Some thoughts on Punishment

Traditional horsemanship relies a great deal on punishing unwanted behaviors from the horse. It can be hard to shake these habits even if we’ve switched to more positively reinforcing training methods. Sometimes when we are confronted with a behavior we dislike we instinctively want to punish them, especially if the behavior is potentially dangerous or makes us feel afraid. Being afraid often triggers our feelings of needing to defend ourselves through fighting back. But we have some major pitfalls that come with using positive punishment that could actually be far more dangerous than finding another way to communicate that we dislike that.
 
First it’s important to remember that horse’s aren’t being “good” or “bad”, they are simply responding to their environment with their best guess as to how to get what they want and avoid what they don’t. If by performing a behavior we dislike (bucking) finds them relief from what they don’t like (the rider falls), that behavior is being reinforced. The horse chose the “correct” behavior to fix their problem, even though we might dislike it. So it’s important to remember that behaviors are happening for a reason other than “he’s a jerk” or “she’s just being fresh”, horse’s aren’t inherently bad, they are just solving their situation. So the behaviors we are trying to reduce are behaviors we “dislike” or are “unwanted”.
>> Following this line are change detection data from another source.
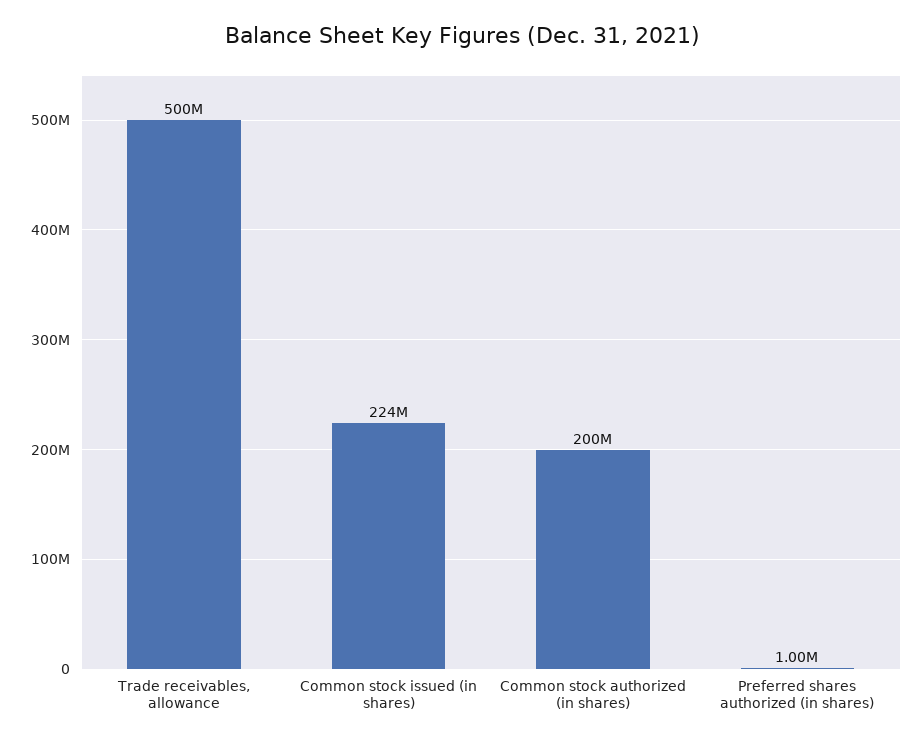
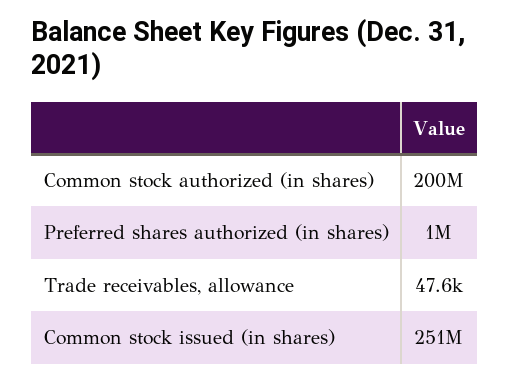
  {
-   "Trade receivables, allowance": 500000000,
+   "Trade receivables, allowance": 47600,
-   "Common stock issued (in shares)": 224000000,
+   "Common stock issued (in shares)": 251000000,
    "Common stock authorized (in shares)": 200000000,
    "Preferred shares authorized (in shares)": 1000000
  }

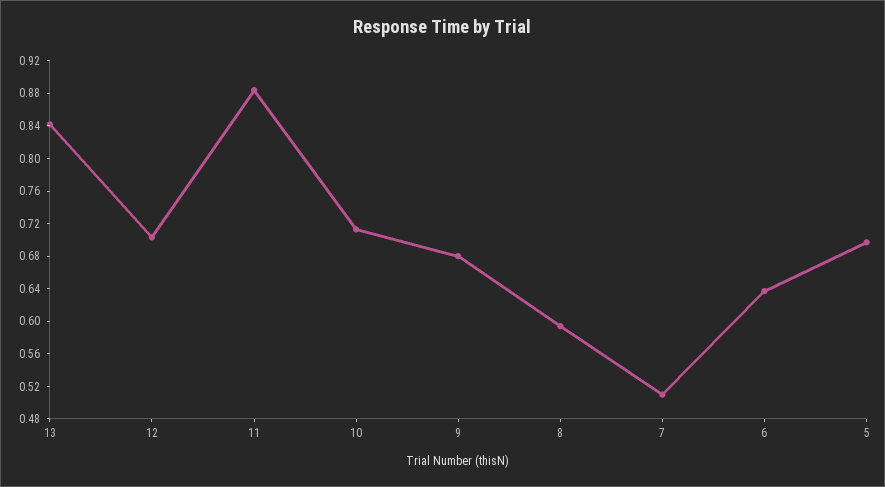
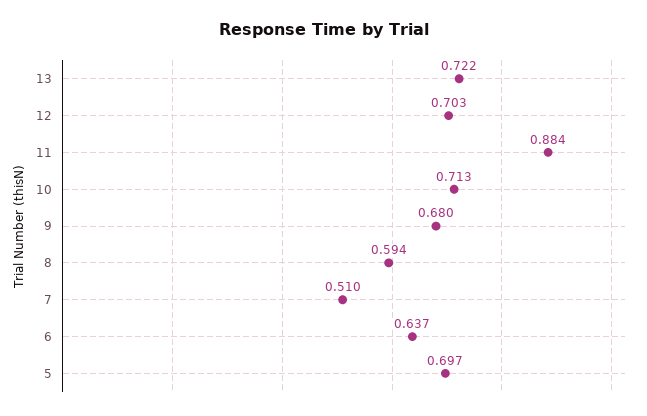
  {
-   "13": 0.84,
+   "13": 0.722,
    "12": 0.703,
    "11": 0.884,
    "10": 0.713,
    "9": 0.68,
    "8": 0.594,
    "7": 0.51,
    "6": 0.637,
    "5": 0.697
  }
But if the behavior is “working” for the horse, earning them escape from something they dislike (R-) or getting something they want (R+) the behavior is being reinforced! So instead of any sort of punishment we need to make sure to reassess whatever might be reinforcing the unwanted behavior. Look at the environmental situation and find what is reinforcing the behavior. Remember not to just look externally, but also internally, they may have a physical discomfort that this behavior is resolving or an emotional reason this feels good. Maybe being locked in a stall has them pent up so they kick their door? Or maybe they have a stomach ache and kicking their walls is a good frustration release. If kicking their door gets them fed first, guess who’s always going to kick their door? Waiting instead for them to stop before feeding, or removing the door and using a stall guard, or turning the horse out so there is no door to kick, or feeding before they start kicking… These would all be ideal ways to stop reinforcing that unwanted behavior.
 
We can’t always wait out an unwanted behavior allowing it to extinguish without reinforcement. Some behaviors are even self-reinforcing, they just feel good to the learner. In these times we can use our redirect or reteach methods. If we can redirect our horse to an appropriate behavior and reinforce that soon they will learn to go directly to that more preferred behavior. Such as teaching a horse to station at a target during feeding time. Focus on what we do want our horses to learn instead of just getting mad at what we dislike. Punishment only tells them what not to do, it doesn’t give them an option that we prefer, so even if they stop pawing they may chose another unwanted behavior to fill the void (head tossing, wall biting, bar grinding…)
 
Remember positive training doesn’t mean permissive training, we don’t just sit there and allow our horse to bite us, drag us, kick us, or otherwise cause us harm, waiting to click when they stop. 😉 Instead we Reassess the problem, Remove the reinforcer, Redirect the learner, and Reteach a preferred behavior.